TASK -
All lines from the one containing "index tip: (968, 252)" to the end of the entries below must be output exactly, and no other lines.

**** DATA FOR THE TASK

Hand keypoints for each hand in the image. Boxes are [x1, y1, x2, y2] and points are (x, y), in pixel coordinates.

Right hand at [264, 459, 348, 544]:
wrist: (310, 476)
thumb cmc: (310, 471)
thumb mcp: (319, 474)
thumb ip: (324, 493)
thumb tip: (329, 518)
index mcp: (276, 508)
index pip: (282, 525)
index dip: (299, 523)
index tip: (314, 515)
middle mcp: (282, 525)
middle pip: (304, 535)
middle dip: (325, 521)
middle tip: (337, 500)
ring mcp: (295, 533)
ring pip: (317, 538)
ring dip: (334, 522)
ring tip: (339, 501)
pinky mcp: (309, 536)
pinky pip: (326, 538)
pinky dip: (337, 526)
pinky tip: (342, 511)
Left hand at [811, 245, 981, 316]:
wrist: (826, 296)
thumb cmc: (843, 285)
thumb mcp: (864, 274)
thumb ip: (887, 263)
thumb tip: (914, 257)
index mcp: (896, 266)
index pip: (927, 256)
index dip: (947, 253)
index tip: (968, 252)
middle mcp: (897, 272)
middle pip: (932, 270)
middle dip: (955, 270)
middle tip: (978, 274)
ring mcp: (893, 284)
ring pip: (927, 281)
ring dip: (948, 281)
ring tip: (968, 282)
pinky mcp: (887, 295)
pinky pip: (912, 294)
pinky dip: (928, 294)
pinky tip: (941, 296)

********

EXERCISE ANSWER -
index tip: (968, 252)
middle mcp: (897, 272)
middle pip: (932, 270)
middle dip: (955, 270)
middle tip: (978, 274)
ring mcp: (893, 284)
ring pip: (927, 281)
ring dip: (948, 281)
ring tip: (968, 282)
pinky mcp: (887, 295)
pinky pip: (912, 294)
pinky dip: (928, 294)
pinky tip: (941, 296)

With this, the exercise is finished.